All Of Us

All Of Us

Following another review in The Saturday Paper, I looked up online a play that is part of the UK’s National Theatre At Home subscription streaming service.

The play I was interested in is All Of Us, which tells the story of Jess, a woman who is a therapist, has a doctorate in psychology and has cerebral palsy. In the course of the play, her independence, ability to work, and overall quality of life is severely and negatively affected by government reviews calculated to stop disability fraud.

The lead role is performed by Francesca Martinez, who wrote the play and has CP herself. She is supported by a cast that includes several disabled actors in the roles of other disabled characters. More details, including a one minute trailer are at

NT At Home gives subscribers access to filmed live performances of plays like this for an annual fee of $189.95 a year or $18.95 a month. At first, I thought the price was prohibitive but then I compared it to buying a book or an album, so I thought I’d give the monthly access a shot. At worst, I’d have paid nineteen bucks to watch what sounded like an interesting play, relevant to my work and life.

Having now watched All Of Us, I’d make three points.

The play is brilliant. I think it is probably the best written, performed and produced piece I’ve ever seen about living with disability, and I’ve seen – and even been in – quite a lot. It pulls no punches in accurately portraying life for disabled people: employment, accommodation, sexuality, independence, discrimination, ableism – it’s all there. It’s funny, sad, horrifying, bitter, inspirational, despairing and immensely moving. It’s like Australia’s horror stories of the NDIS and Robodebt rolled into one. It’s theatrically innovative and dynamic in its writing, design, production and performance. It alone was completely worth the monthly subscription fee (it’s also possible to rent just one play for 3 days for $14.95).

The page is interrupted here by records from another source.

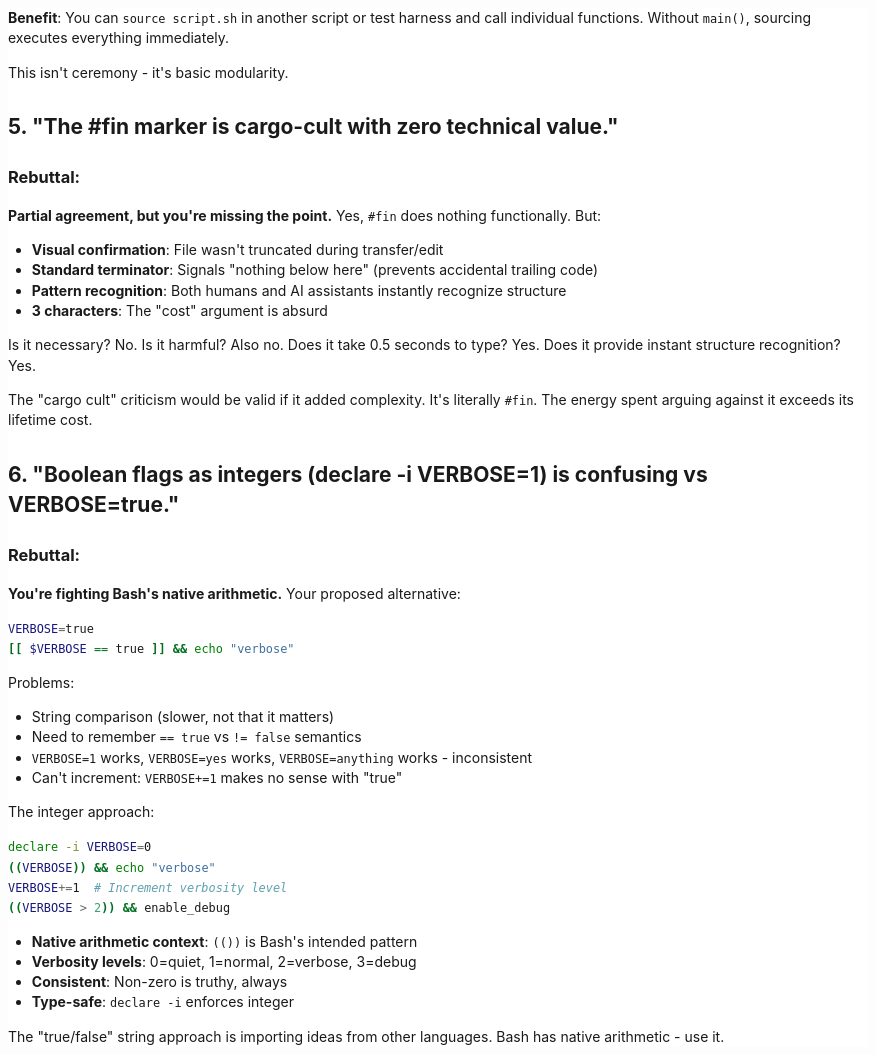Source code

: **Benefit**: You can `source script.sh` in another script or test harness and call individual functions. Without `main()`, sourcing executes everything immediately.

This isn't ceremony - it's basic modularity.

## 5. "The #fin marker is cargo-cult with zero technical value."

### Rebuttal:
**Partial agreement, but you're missing the point.** Yes, `#fin` does nothing functionally. But:

- **Visual confirmation**: File wasn't truncated during transfer/edit
- **Standard terminator**: Signals "nothing below here" (prevents accidental trailing code)
- **Pattern recognition**: Both humans and AI assistants instantly recognize structure
- **3 characters**: The "cost" argument is absurd

Is it necessary? No. Is it harmful? Also no. Does it take 0.5 seconds to type? Yes. Does it provide instant structure recognition? Yes.

The "cargo cult" criticism would be valid if it added complexity. It's literally `#fin`. The energy spent arguing against it exceeds its lifetime cost.

## 6. "Boolean flags as integers (declare -i VERBOSE=1) is confusing vs VERBOSE=true."

### Rebuttal:
**You're fighting Bash's native arithmetic.** Your proposed alternative:

```bash
VERBOSE=true
[[ $VERBOSE == true ]] && echo "verbose"
```

Problems:
- String comparison (slower, not that it matters)
- Need to remember `== true` vs `!= false` semantics
- `VERBOSE=1` works, `VERBOSE=yes` works, `VERBOSE=anything` works - inconsistent
- Can't increment: `VERBOSE+=1` makes no sense with "true"

The integer approach:
```bash
declare -i VERBOSE=0
((VERBOSE)) && echo "verbose"
VERBOSE+=1  # Increment verbosity level
((VERBOSE > 2)) && enable_debug
```

- **Native arithmetic context**: `(())` is Bash's intended pattern
- **Verbosity levels**: 0=quiet, 1=normal, 2=verbose, 3=debug
- **Consistent**: Non-zero is truthy, always
- **Type-safe**: `declare -i` enforces integer

The "true/false" string approach is importing ideas from other languages. Bash has native arithmetic - use it.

The play was superbly filmed. This is not the old single camera at the back of the theatre. The production values of the filming well matched the quality of the play and the performances. In that sense, the video was as well directed as the play.

I now have access, for a month, to all the other National Theatre productions on offer. They each have a limited time of availability and currently include Kit Harrington in Henry V, Jodie Comer in Suzie Miller’s Prima Facie, Benedict Cumberbatch and Jonny Lee Miller in Frankenstein directed by Danny Boyle, Gillian Anderson in All About Eve, Ralph Fiennes in Antony & Cleopatra, Ian McKellen & Patrick Stewart in Pinter’s No Man’s Land, Angels in America, Under Milk Wood, As You Like It, A Midsummer Night’s Dream, Amadeus and many, many more. All are available with captions and many with audio description or British Sign Language.

I don’t know that I’ll go for the annual subscription – it’s a lot of cash in one go – but I can see myself taking up a monthly sub every few months to binge on some excellent British theatre, or renting an individual play that takes my fancy, especially if the productions are as brilliant as All Of Us.